> _Explore the material_
[A] Answer these from the text on Loomes watches:
(i) In which town are the watches in the Robin range hand-built?
(ii) What are the only costs at watchmaker schools?
(iii) On which site did Ariel Adams write about the push for in-house movements?
[B] Carry on the piece about Loomes and in-house watch movements, starting after its last sentence.
[[ Text provided, beginning ]]
Loomes has done watchmaking and their countrymen proud – they’ve produced a watch made entirely in Britain. Near the very top of their website, they proclaim, “Loomes & Co are traditional English watchmakers. Every single component in our Robin range is made in Britain. The watches are hand-built, to order, in Stamford.”

This matters for a few reasons. In recent history, there’s been a lot of pride, and increased pricing, attached to the notion of making all parts of a watch ‘in-house.’ The notion is, by making the movement entirely under one roof, the company has more skill than other companies, and is deserving of charging a luxury price for the result. Of course, the price goes up not just because it’s more prestigious, but also because it’s a huge investment in tooling and talent. The movement has to be designed, mills produced or acquired to make the plates, balance, springs, and clockwork, and to hire the watchmakers to assemble and case the whole wonder, all of which costs money. Watchmakers are in enough demand that watchmaker schools are tuition-free, and the only costs are tools and materials. Our good friend Ariel Adams wrote about the situation on ABlogtoWatch recently, claiming the push for in-house movements ruined the modern luxury watch industry.
[[ Text provided, end ]]
[[ Provided information, beginning ]]
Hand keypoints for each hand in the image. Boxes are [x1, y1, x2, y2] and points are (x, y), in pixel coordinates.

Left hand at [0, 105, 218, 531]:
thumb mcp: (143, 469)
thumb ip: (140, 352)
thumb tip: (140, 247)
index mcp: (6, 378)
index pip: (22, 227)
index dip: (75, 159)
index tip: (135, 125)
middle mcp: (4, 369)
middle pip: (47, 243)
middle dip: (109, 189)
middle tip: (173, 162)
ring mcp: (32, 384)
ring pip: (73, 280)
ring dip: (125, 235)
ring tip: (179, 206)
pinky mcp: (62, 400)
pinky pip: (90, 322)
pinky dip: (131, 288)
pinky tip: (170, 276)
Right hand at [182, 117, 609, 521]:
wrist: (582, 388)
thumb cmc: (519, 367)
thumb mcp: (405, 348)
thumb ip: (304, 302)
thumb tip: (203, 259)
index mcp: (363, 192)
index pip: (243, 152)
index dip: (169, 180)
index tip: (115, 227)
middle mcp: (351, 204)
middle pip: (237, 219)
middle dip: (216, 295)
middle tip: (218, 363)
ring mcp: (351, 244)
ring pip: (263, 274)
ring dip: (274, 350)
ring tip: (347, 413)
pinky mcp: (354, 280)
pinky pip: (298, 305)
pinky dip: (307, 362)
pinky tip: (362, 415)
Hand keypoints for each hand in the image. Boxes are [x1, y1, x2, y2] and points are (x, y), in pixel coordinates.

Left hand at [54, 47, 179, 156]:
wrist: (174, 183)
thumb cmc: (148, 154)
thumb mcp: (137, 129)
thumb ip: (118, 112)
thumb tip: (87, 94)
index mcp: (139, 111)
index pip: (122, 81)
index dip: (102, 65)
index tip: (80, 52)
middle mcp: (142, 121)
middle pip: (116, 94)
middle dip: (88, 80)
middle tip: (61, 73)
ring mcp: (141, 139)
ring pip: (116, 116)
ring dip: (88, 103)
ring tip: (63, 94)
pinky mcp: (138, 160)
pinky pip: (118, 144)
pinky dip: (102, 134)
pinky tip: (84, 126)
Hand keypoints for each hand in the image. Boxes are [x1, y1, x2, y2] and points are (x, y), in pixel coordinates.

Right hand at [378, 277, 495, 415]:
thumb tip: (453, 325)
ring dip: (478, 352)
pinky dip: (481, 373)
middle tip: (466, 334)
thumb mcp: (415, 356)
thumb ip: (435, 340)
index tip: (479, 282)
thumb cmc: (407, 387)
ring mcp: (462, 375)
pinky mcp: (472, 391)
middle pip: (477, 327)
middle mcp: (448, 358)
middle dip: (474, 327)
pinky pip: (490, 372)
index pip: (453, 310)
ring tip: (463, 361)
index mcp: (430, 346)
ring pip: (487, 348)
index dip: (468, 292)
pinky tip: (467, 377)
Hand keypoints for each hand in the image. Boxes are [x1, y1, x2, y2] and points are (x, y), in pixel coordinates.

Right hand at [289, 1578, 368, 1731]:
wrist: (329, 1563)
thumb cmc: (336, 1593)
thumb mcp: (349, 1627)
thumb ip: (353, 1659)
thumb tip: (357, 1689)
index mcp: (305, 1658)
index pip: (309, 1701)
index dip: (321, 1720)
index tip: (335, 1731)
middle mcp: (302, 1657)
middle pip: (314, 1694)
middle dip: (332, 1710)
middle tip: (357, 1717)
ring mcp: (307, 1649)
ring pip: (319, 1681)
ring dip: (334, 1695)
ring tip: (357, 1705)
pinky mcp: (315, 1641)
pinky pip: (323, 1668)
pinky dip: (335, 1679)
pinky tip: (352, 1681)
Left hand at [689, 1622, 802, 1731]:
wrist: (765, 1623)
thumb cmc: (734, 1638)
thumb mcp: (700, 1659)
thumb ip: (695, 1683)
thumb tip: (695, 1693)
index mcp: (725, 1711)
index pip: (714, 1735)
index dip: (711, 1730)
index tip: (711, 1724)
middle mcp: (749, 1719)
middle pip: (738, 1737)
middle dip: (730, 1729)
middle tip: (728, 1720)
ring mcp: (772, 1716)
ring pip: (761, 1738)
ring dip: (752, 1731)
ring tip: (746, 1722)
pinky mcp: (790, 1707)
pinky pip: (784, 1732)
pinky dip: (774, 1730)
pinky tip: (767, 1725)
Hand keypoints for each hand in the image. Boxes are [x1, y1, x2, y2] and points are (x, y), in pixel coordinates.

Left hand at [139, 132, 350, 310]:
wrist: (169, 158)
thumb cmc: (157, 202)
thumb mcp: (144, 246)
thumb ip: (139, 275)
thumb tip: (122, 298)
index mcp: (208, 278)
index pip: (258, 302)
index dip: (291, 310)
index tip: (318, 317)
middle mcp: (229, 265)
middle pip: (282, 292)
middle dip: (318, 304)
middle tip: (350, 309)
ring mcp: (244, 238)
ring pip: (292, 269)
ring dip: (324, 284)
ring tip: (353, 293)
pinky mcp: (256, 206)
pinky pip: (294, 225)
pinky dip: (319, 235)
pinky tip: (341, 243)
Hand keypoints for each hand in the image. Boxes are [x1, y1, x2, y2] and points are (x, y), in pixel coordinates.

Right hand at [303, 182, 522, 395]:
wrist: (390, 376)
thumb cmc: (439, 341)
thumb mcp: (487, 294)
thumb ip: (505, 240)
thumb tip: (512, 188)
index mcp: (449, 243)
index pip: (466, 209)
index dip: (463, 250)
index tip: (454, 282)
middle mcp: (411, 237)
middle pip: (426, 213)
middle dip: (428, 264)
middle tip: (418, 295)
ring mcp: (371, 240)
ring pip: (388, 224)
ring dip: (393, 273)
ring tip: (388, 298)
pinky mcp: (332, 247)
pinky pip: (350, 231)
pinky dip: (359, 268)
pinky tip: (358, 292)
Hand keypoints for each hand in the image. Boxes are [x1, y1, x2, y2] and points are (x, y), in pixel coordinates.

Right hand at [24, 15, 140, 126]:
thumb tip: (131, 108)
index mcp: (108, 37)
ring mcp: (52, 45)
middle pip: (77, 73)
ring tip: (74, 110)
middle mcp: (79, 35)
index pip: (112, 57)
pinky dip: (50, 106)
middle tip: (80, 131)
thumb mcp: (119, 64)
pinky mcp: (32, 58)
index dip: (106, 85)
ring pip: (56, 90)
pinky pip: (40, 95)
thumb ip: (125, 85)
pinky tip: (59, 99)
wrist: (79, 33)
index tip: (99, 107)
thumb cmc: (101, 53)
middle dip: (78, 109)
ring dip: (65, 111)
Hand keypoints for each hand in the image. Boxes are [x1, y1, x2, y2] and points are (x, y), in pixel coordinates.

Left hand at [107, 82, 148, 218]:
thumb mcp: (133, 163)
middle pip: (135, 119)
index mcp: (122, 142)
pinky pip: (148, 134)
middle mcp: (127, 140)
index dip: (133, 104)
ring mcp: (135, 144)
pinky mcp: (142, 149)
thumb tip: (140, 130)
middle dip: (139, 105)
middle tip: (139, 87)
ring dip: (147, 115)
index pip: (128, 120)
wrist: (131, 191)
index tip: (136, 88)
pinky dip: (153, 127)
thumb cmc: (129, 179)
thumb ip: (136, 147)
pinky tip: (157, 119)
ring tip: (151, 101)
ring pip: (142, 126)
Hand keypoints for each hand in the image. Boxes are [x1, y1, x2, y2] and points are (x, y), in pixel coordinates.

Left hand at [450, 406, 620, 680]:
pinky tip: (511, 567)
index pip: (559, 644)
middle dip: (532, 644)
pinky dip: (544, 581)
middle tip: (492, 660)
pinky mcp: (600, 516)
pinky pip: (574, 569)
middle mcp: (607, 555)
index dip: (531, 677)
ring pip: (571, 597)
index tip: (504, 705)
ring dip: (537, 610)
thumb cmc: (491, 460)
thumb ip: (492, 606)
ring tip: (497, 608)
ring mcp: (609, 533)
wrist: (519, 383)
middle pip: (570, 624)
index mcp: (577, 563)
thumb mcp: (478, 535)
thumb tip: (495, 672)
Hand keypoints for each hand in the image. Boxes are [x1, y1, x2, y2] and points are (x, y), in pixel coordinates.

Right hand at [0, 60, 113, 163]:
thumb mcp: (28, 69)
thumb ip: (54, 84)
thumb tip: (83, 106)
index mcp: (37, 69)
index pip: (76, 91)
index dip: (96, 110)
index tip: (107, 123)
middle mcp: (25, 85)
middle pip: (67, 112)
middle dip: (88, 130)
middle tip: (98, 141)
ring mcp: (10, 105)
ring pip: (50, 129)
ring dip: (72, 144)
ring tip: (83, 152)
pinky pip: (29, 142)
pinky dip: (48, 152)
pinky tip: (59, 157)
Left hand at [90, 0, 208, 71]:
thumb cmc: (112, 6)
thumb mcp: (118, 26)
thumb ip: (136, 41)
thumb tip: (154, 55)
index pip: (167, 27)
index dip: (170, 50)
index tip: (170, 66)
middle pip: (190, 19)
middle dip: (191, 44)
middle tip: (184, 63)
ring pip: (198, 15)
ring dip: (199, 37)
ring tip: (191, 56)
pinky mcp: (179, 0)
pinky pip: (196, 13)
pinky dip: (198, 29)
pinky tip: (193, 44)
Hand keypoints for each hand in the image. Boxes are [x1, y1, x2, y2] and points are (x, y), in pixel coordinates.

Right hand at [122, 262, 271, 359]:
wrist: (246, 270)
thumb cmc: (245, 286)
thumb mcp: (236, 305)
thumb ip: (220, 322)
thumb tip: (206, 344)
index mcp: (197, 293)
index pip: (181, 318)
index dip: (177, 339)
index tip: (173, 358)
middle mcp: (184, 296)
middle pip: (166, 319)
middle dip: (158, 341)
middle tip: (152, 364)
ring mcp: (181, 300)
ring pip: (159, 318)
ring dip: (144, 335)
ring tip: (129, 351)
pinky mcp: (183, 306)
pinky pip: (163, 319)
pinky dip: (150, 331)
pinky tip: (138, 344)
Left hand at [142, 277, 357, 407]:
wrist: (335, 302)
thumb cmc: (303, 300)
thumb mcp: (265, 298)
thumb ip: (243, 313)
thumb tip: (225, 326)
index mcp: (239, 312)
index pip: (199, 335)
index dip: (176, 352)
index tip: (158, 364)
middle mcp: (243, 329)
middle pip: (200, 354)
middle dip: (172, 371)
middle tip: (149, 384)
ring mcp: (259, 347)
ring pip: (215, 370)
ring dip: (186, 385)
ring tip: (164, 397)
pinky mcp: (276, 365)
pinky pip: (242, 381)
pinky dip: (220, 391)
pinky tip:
[[ Provided information, end ]]
> _Results in order_
[A]
(i) Stamford
(ii) Tools and materials
(iii) ABlogtoWatch

[B]
Loomes isn’t the first English watch company to make their own in-house movement. Christopher Ward made the SH21 calibre, a 120 hour power reserve movement with power reserve indicator on a sub-dial at the 9 o’clock position. When they made this, they were asked by members of the Swiss watch industry, “Who gave you permission?” Ch. Ward sees the SH21 movement as the future of their dress watch line, replacing their entire C9 collection.

loomes-2A discussion of modern British watchmaking wouldn’t be complete without mentioning Sir George Daniels and his successor, Roger W. Smith. A couple of years ago, Smith wrote an editorial published on Hodinkee decrying the fact that much of British watch companies didn’t make everything themselves, and had the audacity to call themselves British or watchmakers:

Since my studio only produces around ten pieces per year, they are clearly available to only the most determined of collectors. The field therefore remains open for the first volume-produced ‘true’ British watch, which will of course include a British movement, designed and made in its entirety within our shores. 

To date, this has not been achieved by any current British watchmaker. So where, in fact, are we? 

In my view today, there are three other distinct types of British watchmaking company.
The first (which is typically an overseas holding company) will rake through our horological history books and appropriate a watchmaker’s name (and valuable heritage). They then make extraordinary claims as to their company having direct lineage back to that original watchmaker. 

This is clearly misrepresentative and it is frankly embarrassing when I meet collectors who have bought watches from a “heritage brand” in the false belief that their watch is directly connected to the company’s founder or has been produced in Britain.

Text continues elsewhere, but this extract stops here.